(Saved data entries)
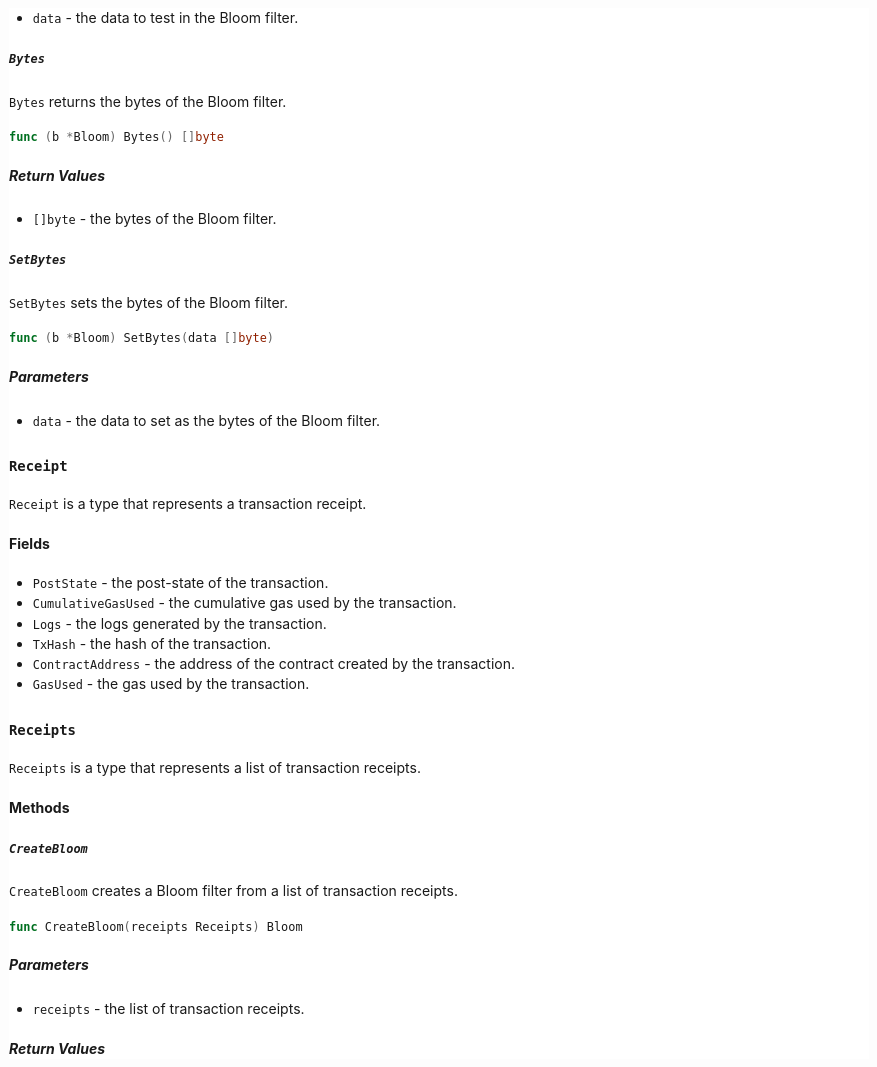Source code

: - `data` - the data to test in the Bloom filter.

##### `Bytes`

`Bytes` returns the bytes of the Bloom filter.

```go
func (b *Bloom) Bytes() []byte
```

##### Return Values

- `[]byte` - the bytes of the Bloom filter.

##### `SetBytes`

`SetBytes` sets the bytes of the Bloom filter.

```go
func (b *Bloom) SetBytes(data []byte)
```

##### Parameters

- `data` - the data to set as the bytes of the Bloom filter.

### `Receipt`

`Receipt` is a type that represents a transaction receipt.

#### Fields

- `PostState` - the post-state of the transaction.
- `CumulativeGasUsed` - the cumulative gas used by the transaction.
- `Logs` - the logs generated by the transaction.
- `TxHash` - the hash of the transaction.
- `ContractAddress` - the address of the contract created by the transaction.
- `GasUsed` - the gas used by the transaction.

### `Receipts`

`Receipts` is a type that represents a list of transaction receipts.

#### Methods

##### `CreateBloom`

`CreateBloom` creates a Bloom filter from a list of transaction receipts.

```go
func CreateBloom(receipts Receipts) Bloom
```

##### Parameters

- `receipts` - the list of transaction receipts.

##### Return Values
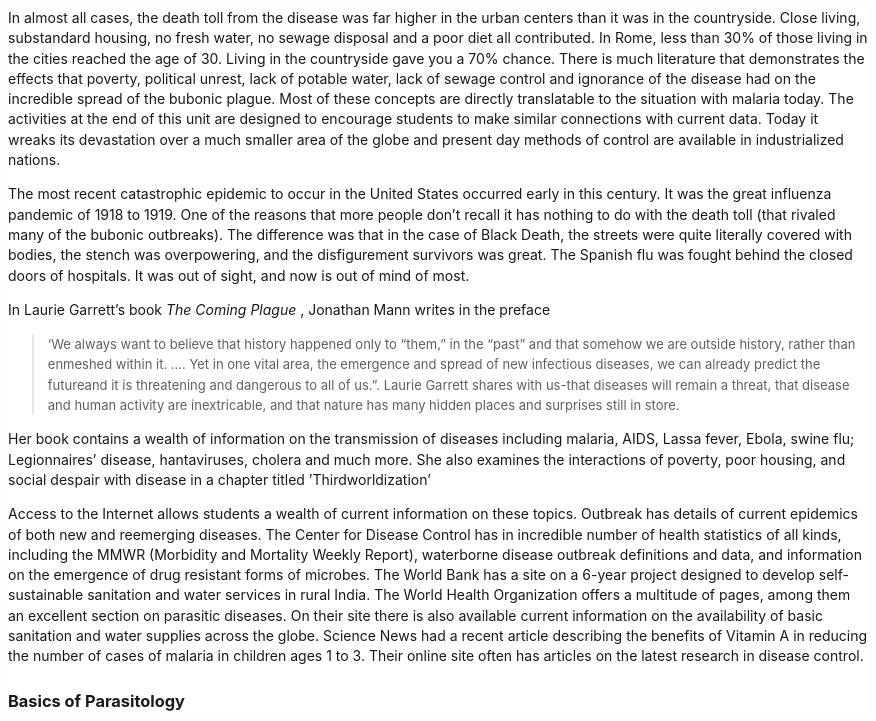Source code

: In almost all cases, the death toll from the disease was far higher in the urban centers than it was in the countryside. Close living, substandard housing, no fresh water, no sewage disposal and a poor diet all contributed. In Rome, less than 30% of those living in the cities reached the age of 30. Living in the countryside gave you a 70% chance. There is much literature that demonstrates the effects that poverty, political unrest, lack of potable water, lack of sewage control and ignorance of the disease had on the incredible spread of the bubonic plague. Most of these concepts are directly translatable to the situation with malaria today. The activities at the end of this unit are designed to encourage students to make similar connections with current data. Today it wreaks its devastation over a much smaller area of the globe and present day methods of control are available in industrialized nations.
</p>
<p>
The most recent catastrophic epidemic to occur in the United States occurred early in this century. It was the great influenza pandemic of 1918 to 1919. One of the reasons that more people don’t recall it has nothing to do with the death toll (that rivaled many of the bubonic outbreaks). The difference was that in the case of Black Death, the streets were quite literally covered with bodies, the stench was overpowering, and the disfigurement survivors was great. The Spanish flu was fought behind the closed doors of hospitals. It was out of sight, and now is out of mind of most.
</p>
<p>
In Laurie Garrett’s book
<i>
The Coming Plague
</i>
, Jonathan Mann writes in the preface
</p>
<blockquote>
<font size="-1">
‘We always want to believe that history happened only to “them,” in the “past” and that somehow we are outside history, rather than enmeshed within it. …. Yet in one vital area, the emergence and spread of new infectious diseases, we can already predict the futureand it is threatening and dangerous to all of us.”. Laurie Garrett shares with us-that diseases will remain a threat, that disease and human activity are inextricable, and that nature has many hidden places and surprises still in store.
</font>
</blockquote>
<p>
Her book contains a wealth of information on the transmission of diseases including malaria, AIDS, Lassa fever, Ebola, swine flu; Legionnaires’ disease, hantaviruses, cholera and much more. She also examines the interactions of poverty, poor housing, and social despair with disease in a chapter titled ’Thirdworldization’
</p>
<p>
Access to the Internet allows students a wealth of current information on these topics. Outbreak has details of current epidemics of both new and reemerging diseases. The Center for Disease Control has in incredible number of health statistics of all kinds, including the MMWR (Morbidity and Mortality Weekly Report), waterborne disease outbreak definitions and data, and information on the emergence of drug resistant forms of microbes. The World Bank has a site on a 6-year project designed to develop self-sustainable sanitation and water services in rural India. The World Health Organization offers a multitude of pages, among them an excellent section on parasitic diseases. On their site there is also available current information on the availability of basic sanitation and water supplies across the globe. Science News had a recent article describing the benefits of Vitamin A in reducing the number of cases of malaria in children ages 1 to 3. Their online site often has articles on the latest research in disease control.
</p>
<h3>
Basics of Parasitology
</h3>
<p>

*What to do*.
Write out each line of the data exactly; the images should be left out.

*Output for this exercise*.
Source code

: - `data` - the data to test in the Bloom filter.

##### `Bytes`

`Bytes` returns the bytes of the Bloom filter.

```go
func (b *Bloom) Bytes() []byte
```

##### Return Values

- `[]byte` - the bytes of the Bloom filter.

##### `SetBytes`

`SetBytes` sets the bytes of the Bloom filter.

```go
func (b *Bloom) SetBytes(data []byte)
```

##### Parameters

- `data` - the data to set as the bytes of the Bloom filter.

### `Receipt`

`Receipt` is a type that represents a transaction receipt.

#### Fields

- `PostState` - the post-state of the transaction.
- `CumulativeGasUsed` - the cumulative gas used by the transaction.
- `Logs` - the logs generated by the transaction.
- `TxHash` - the hash of the transaction.
- `ContractAddress` - the address of the contract created by the transaction.
- `GasUsed` - the gas used by the transaction.

### `Receipts`

`Receipts` is a type that represents a list of transaction receipts.

#### Methods

##### `CreateBloom`

`CreateBloom` creates a Bloom filter from a list of transaction receipts.

```go
func CreateBloom(receipts Receipts) Bloom
```

##### Parameters

- `receipts` - the list of transaction receipts.

##### Return Values
Source code

: In almost all cases, the death toll from the disease was far higher in the urban centers than it was in the countryside. Close living, substandard housing, no fresh water, no sewage disposal and a poor diet all contributed. In Rome, less than 30% of those living in the cities reached the age of 30. Living in the countryside gave you a 70% chance. There is much literature that demonstrates the effects that poverty, political unrest, lack of potable water, lack of sewage control and ignorance of the disease had on the incredible spread of the bubonic plague. Most of these concepts are directly translatable to the situation with malaria today. The activities at the end of this unit are designed to encourage students to make similar connections with current data. Today it wreaks its devastation over a much smaller area of the globe and present day methods of control are available in industrialized nations.
</p>
<p>
The most recent catastrophic epidemic to occur in the United States occurred early in this century. It was the great influenza pandemic of 1918 to 1919. One of the reasons that more people don’t recall it has nothing to do with the death toll (that rivaled many of the bubonic outbreaks). The difference was that in the case of Black Death, the streets were quite literally covered with bodies, the stench was overpowering, and the disfigurement survivors was great. The Spanish flu was fought behind the closed doors of hospitals. It was out of sight, and now is out of mind of most.
</p>
<p>
In Laurie Garrett’s book
<i>
The Coming Plague
</i>
, Jonathan Mann writes in the preface
</p>
<blockquote>
<font size="-1">
‘We always want to believe that history happened only to “them,” in the “past” and that somehow we are outside history, rather than enmeshed within it. …. Yet in one vital area, the emergence and spread of new infectious diseases, we can already predict the futureand it is threatening and dangerous to all of us.”. Laurie Garrett shares with us-that diseases will remain a threat, that disease and human activity are inextricable, and that nature has many hidden places and surprises still in store.
</font>
</blockquote>
<p>
Her book contains a wealth of information on the transmission of diseases including malaria, AIDS, Lassa fever, Ebola, swine flu; Legionnaires’ disease, hantaviruses, cholera and much more. She also examines the interactions of poverty, poor housing, and social despair with disease in a chapter titled ’Thirdworldization’
</p>
<p>
Access to the Internet allows students a wealth of current information on these topics. Outbreak has details of current epidemics of both new and reemerging diseases. The Center for Disease Control has in incredible number of health statistics of all kinds, including the MMWR (Morbidity and Mortality Weekly Report), waterborne disease outbreak definitions and data, and information on the emergence of drug resistant forms of microbes. The World Bank has a site on a 6-year project designed to develop self-sustainable sanitation and water services in rural India. The World Health Organization offers a multitude of pages, among them an excellent section on parasitic diseases. On their site there is also available current information on the availability of basic sanitation and water supplies across the globe. Science News had a recent article describing the benefits of Vitamin A in reducing the number of cases of malaria in children ages 1 to 3. Their online site often has articles on the latest research in disease control.
</p>
<h3>
Basics of Parasitology
</h3>
<p>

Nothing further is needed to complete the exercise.